The Emotional aspect of the EVP, possibly the most important of any EVP, must cater to more than just "support". Through the culture of the organization, the employee must be free to express who they are both professionally and outside of work. Open communication channels with peers and leadership, health and wellness support through our Health Assessment and Lifestyle Enrichment (HALE) initiative, emotional support through counsellors, etc. are just some of the available programs at Infosys. All of these, plus flexible policies and interactive internal networking encourages employees to "be who they are".

This year, we have also tried to leverage the power of an individual's network. This work is at the frontier of redesigning a company's EVP. If an organization wishes to tap into the network of its employees, identifying the influencers is a key aspect. They can help you build your EVP too, by becoming brand ambassadors. At Infosys, we have identified a group of influencers through data analytics and online surveys, whom we believe have an extensive internal network that can be leveraged to disseminate strategy as well as get feedback. Helping influencers strengthen their internal network will help companies create better bonds between its employees and its strategy, leadership, etc.
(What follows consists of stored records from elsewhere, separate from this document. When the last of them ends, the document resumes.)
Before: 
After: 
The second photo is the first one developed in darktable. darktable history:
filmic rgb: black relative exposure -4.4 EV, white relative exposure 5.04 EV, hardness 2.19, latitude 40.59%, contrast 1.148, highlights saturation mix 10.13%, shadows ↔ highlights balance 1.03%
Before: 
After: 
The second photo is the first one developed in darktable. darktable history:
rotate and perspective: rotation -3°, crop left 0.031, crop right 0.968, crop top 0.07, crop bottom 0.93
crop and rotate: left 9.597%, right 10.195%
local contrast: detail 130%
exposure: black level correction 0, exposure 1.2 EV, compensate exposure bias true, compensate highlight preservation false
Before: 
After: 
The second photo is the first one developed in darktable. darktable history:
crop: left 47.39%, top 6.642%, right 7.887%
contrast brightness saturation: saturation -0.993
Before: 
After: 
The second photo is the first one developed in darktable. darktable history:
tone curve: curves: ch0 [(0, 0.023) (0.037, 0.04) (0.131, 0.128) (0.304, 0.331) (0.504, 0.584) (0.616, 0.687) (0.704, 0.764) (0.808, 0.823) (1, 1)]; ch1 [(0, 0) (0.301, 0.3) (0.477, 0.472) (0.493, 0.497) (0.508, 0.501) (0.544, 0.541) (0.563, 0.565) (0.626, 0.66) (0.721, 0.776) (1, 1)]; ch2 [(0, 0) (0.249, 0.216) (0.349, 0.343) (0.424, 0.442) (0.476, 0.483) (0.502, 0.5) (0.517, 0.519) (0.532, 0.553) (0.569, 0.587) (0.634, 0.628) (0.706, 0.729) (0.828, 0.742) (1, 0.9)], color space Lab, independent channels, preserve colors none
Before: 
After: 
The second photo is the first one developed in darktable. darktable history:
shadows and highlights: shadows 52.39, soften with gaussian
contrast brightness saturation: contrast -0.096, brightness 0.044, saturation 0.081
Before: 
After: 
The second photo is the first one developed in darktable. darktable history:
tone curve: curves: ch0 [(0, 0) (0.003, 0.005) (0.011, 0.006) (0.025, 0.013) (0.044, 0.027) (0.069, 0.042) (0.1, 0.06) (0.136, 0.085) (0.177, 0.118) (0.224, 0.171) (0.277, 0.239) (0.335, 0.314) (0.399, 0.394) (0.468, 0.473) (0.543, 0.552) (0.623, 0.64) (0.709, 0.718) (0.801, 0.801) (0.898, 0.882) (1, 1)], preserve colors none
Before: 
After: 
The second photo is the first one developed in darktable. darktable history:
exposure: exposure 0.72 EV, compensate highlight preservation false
So, how should you view your people? As mere "employees"? That would be the biggest way to hurt your EVP and brand. The employer-employee relationship is no longer transactional. The workplace isn't just a space to spend x number of hours. The relationship is symbiotic, with the employer and employee adding value to each other. To empower its people, the Employee Value Proposition should focus on just that - the people. Customizing the experience, personalizing an employee's relationship with the company and focusing on learning more about one's employees through data analytics will help companies crack the code of a successful EVP, ensuring enduring appeal for potential hires and a satisfied workforce.  

The future of talent management is about understanding networks. If you seek to have the best working for you, you need to be flexible to leverage your ability to add value to the individual's position and place in the larger talent network. It is not limited to an employer-employee relationship, but starts before and continues beyond. That is the way we will look at EVP in the future.